Manifestações e resultados

Por FABIANA FUTEMA

As manifestações vão chegar à defesa dos direitos do consumidor? Não sei dizer, mas espero que este tema entre na pauta de discussões.

O Brasil precisa melhorar muito. É o que diferencia uma democracia do autoritarismo. Governos eleitos pelo povo têm de fazer mais. Não nos contentamos com pouco, e nem devemos.

Vejamos, por exemplo, a defesa do consumidor. É óbvio que, com o Código de Defesa do Consumidor (CDC), instituído em 1990, as coisas melhoraram muito. Leis costumam ser mais fortes quando são fruto do amadurecimento de um país. Formalizam como se deve proceder e o que esperar de determinados relacionamentos, como os de consumo, pois demarcam limites.

Assim, vamos em frente. Dessa maneira, evoluímos e melhoramos.

O fato de criar e aprovar leis, contudo, não resolve tudo. Há que brigar por elas, para que se tornem realidade, mais do que cartas de intenções.

Pensemos, por exemplo, nas tarifas de ônibus. Elas impactam a vida dos cidadãos, e são caras. Tão ruins ou até piores do que seus preços são as dificuldades de locomoção. Ônibus que se arrastam, por horas, para percorrer 10 quilômetros ou um pouco mais em grandes cidades.

Temos a impressão de que, caminhando, o tempo despendido seria bem menor. O serviço mais caro é aquele que não funciona. O que não cumpre aquilo que é esperado pelas pessoas.

Quem sai de casa todos os dias, espera chegar ao trabalho em um tempo razoável, com algum conforto e higiene. Isso é pedir demais? Não, é desejar o possível.

Lamentavelmente, os serviços públicos no Brasil não têm qualidade. Dão-nos a impressão de que os impostos são meros instrumentos de arrecadação, sem a contrapartida de prestação de serviços.

Não há como colorir este quadro. Governantes falam como se não tivessem nenhuma responsabilidade por tudo isso. Só falta dizerem que concordam com tudo, mas que não podem fazer nada.

O ato de consumir produtos e serviços também tem a ver com cidadania. Não é simplesmente a aquisição de algo. É muito mais: a realização de um desejo ou de uma necessidade. Por que não mereceríamos um tratamento respeitoso, digno, com o cumprimento do que está escrito no contrato?

Situações como o não recebimento de um móvel já pago ou um celular que não funciona são semelhantes a cruzar um sinal vermelho no semáforo.
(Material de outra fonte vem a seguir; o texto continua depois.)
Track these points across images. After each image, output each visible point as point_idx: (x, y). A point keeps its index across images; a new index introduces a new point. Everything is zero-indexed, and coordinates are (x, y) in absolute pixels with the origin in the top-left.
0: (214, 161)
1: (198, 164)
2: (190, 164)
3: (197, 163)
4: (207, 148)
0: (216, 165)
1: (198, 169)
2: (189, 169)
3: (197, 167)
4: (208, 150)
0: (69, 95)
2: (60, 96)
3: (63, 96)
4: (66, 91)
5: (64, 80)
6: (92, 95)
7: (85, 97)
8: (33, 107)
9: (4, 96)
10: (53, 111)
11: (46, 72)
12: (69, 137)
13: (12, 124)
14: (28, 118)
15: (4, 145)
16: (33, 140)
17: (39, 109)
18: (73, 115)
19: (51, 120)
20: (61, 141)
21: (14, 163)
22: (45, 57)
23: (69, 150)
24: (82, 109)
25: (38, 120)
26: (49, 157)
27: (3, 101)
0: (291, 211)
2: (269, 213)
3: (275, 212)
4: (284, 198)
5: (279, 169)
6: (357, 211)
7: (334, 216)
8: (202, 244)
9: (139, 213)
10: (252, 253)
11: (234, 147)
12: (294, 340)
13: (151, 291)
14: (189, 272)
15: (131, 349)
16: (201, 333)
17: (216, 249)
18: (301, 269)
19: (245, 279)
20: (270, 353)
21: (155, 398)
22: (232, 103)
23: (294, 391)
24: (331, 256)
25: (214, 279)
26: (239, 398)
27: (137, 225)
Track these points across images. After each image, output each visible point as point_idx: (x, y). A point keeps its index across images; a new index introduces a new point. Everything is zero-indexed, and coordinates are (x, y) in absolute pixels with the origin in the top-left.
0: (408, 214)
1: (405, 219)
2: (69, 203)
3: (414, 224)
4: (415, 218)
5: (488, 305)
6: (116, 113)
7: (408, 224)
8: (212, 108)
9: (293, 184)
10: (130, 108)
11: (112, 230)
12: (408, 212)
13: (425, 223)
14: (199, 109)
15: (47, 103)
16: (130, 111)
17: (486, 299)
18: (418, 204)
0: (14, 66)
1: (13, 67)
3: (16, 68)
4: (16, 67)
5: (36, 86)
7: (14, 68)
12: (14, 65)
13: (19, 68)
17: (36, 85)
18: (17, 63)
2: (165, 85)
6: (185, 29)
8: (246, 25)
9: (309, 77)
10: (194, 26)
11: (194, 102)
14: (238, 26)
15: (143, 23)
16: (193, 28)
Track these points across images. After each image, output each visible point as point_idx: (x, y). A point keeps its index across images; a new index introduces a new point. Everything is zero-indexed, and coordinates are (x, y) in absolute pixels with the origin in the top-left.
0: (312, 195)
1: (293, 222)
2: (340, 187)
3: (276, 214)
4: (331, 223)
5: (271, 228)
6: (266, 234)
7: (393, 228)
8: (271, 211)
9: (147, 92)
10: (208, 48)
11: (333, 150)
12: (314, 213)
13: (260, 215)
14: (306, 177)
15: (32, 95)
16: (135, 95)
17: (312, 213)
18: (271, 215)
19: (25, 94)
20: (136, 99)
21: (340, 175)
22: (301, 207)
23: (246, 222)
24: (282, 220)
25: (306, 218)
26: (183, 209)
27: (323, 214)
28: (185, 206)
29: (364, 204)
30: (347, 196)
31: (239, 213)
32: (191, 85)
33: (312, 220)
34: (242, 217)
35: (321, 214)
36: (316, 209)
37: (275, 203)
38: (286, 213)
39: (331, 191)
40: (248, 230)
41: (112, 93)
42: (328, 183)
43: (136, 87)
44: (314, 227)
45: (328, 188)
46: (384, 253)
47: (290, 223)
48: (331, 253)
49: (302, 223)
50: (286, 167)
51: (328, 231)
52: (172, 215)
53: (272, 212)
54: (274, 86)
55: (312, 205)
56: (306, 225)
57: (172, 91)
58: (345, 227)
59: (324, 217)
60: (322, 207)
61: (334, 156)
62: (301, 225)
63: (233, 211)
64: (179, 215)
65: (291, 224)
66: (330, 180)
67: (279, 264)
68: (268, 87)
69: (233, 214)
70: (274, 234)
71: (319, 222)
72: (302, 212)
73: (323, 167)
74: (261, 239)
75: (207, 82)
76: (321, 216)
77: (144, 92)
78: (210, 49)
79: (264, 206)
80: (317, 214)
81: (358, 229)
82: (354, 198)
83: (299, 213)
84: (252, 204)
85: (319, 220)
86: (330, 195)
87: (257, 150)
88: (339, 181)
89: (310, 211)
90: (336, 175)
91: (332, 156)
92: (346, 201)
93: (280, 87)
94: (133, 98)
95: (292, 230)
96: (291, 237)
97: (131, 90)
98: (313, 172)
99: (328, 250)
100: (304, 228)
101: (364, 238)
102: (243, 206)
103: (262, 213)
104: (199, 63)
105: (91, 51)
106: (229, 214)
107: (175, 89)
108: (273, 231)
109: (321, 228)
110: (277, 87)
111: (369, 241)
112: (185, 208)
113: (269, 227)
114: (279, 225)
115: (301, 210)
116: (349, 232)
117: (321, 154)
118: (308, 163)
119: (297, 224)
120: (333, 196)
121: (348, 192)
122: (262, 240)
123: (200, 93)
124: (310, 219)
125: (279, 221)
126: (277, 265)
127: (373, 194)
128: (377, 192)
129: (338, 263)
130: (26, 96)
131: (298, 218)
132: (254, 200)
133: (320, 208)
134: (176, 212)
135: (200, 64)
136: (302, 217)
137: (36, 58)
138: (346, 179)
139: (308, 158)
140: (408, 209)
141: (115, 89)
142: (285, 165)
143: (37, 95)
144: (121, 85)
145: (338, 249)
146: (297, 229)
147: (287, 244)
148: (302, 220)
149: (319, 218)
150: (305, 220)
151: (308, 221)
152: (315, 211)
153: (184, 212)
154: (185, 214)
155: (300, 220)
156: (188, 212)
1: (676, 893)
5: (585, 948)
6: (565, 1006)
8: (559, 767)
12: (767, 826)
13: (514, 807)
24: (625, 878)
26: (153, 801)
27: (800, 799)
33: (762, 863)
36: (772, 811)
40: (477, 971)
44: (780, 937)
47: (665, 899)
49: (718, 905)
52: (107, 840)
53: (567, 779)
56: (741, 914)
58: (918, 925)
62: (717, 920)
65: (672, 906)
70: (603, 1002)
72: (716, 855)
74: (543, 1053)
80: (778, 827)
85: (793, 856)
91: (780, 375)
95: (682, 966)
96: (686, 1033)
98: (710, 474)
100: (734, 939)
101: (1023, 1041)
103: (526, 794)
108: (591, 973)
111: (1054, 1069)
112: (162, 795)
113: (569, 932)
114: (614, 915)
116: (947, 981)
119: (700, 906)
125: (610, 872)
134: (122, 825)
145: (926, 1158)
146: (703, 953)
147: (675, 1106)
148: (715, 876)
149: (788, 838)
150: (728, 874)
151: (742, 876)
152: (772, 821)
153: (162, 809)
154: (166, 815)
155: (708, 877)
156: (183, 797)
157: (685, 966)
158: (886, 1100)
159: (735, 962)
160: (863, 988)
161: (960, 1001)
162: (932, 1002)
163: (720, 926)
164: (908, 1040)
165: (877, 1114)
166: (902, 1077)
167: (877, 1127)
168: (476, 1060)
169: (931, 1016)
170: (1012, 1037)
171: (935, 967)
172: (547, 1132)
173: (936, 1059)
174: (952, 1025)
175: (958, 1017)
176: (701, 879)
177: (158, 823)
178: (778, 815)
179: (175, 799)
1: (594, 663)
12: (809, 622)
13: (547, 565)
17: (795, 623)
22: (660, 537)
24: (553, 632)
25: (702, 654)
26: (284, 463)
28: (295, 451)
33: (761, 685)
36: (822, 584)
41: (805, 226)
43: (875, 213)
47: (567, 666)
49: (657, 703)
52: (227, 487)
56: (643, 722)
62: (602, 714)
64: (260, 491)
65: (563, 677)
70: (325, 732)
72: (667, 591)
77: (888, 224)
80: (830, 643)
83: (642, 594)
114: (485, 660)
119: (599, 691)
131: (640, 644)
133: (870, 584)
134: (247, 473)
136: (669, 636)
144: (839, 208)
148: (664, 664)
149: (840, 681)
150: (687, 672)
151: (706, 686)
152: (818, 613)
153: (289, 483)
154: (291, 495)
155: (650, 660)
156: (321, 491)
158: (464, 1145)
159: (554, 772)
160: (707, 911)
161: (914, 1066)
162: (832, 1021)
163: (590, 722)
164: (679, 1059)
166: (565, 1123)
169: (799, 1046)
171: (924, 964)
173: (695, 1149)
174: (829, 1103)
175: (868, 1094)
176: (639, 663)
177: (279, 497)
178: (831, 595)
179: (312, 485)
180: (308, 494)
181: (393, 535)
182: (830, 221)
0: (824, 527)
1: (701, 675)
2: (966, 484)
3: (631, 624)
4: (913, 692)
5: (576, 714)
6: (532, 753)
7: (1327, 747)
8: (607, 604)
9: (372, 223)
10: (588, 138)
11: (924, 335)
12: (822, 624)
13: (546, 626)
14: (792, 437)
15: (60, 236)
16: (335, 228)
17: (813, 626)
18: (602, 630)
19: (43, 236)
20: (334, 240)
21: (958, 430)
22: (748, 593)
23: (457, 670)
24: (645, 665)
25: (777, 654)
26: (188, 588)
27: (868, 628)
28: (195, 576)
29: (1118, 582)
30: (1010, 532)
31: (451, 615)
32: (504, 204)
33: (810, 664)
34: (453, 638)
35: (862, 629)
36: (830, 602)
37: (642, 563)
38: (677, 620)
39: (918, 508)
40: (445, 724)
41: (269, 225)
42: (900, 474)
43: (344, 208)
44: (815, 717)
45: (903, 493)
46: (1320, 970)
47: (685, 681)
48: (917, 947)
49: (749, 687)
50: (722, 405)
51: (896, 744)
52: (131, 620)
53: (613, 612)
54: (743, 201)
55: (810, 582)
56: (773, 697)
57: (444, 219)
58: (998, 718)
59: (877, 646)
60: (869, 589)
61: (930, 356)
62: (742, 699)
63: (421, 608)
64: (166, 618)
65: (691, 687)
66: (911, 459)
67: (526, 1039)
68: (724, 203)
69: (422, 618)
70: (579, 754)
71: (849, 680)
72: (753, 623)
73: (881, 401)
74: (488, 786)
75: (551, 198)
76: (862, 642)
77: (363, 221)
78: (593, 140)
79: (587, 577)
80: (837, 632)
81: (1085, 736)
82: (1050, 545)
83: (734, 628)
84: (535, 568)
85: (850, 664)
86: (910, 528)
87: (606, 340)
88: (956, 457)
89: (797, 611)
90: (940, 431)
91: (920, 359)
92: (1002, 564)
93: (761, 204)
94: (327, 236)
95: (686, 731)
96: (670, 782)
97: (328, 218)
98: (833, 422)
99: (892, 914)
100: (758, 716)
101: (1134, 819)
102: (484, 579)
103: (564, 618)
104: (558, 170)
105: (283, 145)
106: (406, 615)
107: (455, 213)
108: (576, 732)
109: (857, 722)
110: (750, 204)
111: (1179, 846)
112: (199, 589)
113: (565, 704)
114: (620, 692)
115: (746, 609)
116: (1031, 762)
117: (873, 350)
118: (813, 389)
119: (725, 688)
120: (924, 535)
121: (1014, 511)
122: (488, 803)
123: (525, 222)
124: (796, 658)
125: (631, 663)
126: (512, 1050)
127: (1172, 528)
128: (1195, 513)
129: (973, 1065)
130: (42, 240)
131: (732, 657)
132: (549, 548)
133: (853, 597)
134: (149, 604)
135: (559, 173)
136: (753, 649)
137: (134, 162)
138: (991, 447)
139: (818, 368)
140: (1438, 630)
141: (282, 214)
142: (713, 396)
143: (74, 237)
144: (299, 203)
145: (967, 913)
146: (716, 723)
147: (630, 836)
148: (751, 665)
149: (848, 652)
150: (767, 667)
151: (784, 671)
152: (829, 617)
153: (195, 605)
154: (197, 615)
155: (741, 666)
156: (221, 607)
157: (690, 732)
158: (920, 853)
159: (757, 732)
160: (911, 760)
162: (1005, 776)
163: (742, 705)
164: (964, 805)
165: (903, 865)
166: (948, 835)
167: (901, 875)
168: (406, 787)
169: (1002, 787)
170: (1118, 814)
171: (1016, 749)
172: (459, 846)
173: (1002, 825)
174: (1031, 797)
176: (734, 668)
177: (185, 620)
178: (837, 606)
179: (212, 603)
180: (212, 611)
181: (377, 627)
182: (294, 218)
Há um código de comportamento e normas de trânsito para que um carro não se choque com outro, e para que um pedestre não seja atropelado.

Ora, quem simplesmente ignora a sinalização comete um crime e quebra um acordo de convivência.

Da mesma forma, desrespeitar o consumidor é ignorar o que foi acordado.  Não vale o que foi combinado e firmado. Como viver em uma sociedade assim?

Democracia é um grande acordo, um ajuste de interesses às vezes opostos, frequentemente contraditórios, porque, como diz o ditado, em cada cabeça há uma sentença.

Quem entra em uma loja para comprar um produto, além de consumidor, também é cidadão, contribuinte e eleitor. Tem direitos legais definidos pelo CDC. O fato de atropelarem estas leis não significa que não sejam importantes.

Princípios e instituições democráticas não são óbvios. Temos de aprender a valorizá-los e a conviver com eles.

Com o tempo, adaptaremos nossos comportamentos aos códigos e às determinações mais avançadas. Assim como os manifestantes romperam suas inércias e foram às ruas protestar contra os reajustes das tarifas de ônibus.

Aceitamos muitas coisas, até o dia em que dizemos basta. Isso já ocorreu com a inflação e com a ditadura militar. Não há quem segure um povo que, unido e pacificamente, diga que não concorda com determinada prática, abuso ou desrespeito.

Muralhas não contêm justas reivindicações, se forem expostas com determinação e confiança. Isso vale para o transporte coletivo, bem como para as relações de consumo. Um dia o cenário mudará, e enxergaremos cores que, antes, não pareciam pertencer às palhetas já conhecidas.

Veremos, com o passar do tempo, o quanto mudamos de verdade.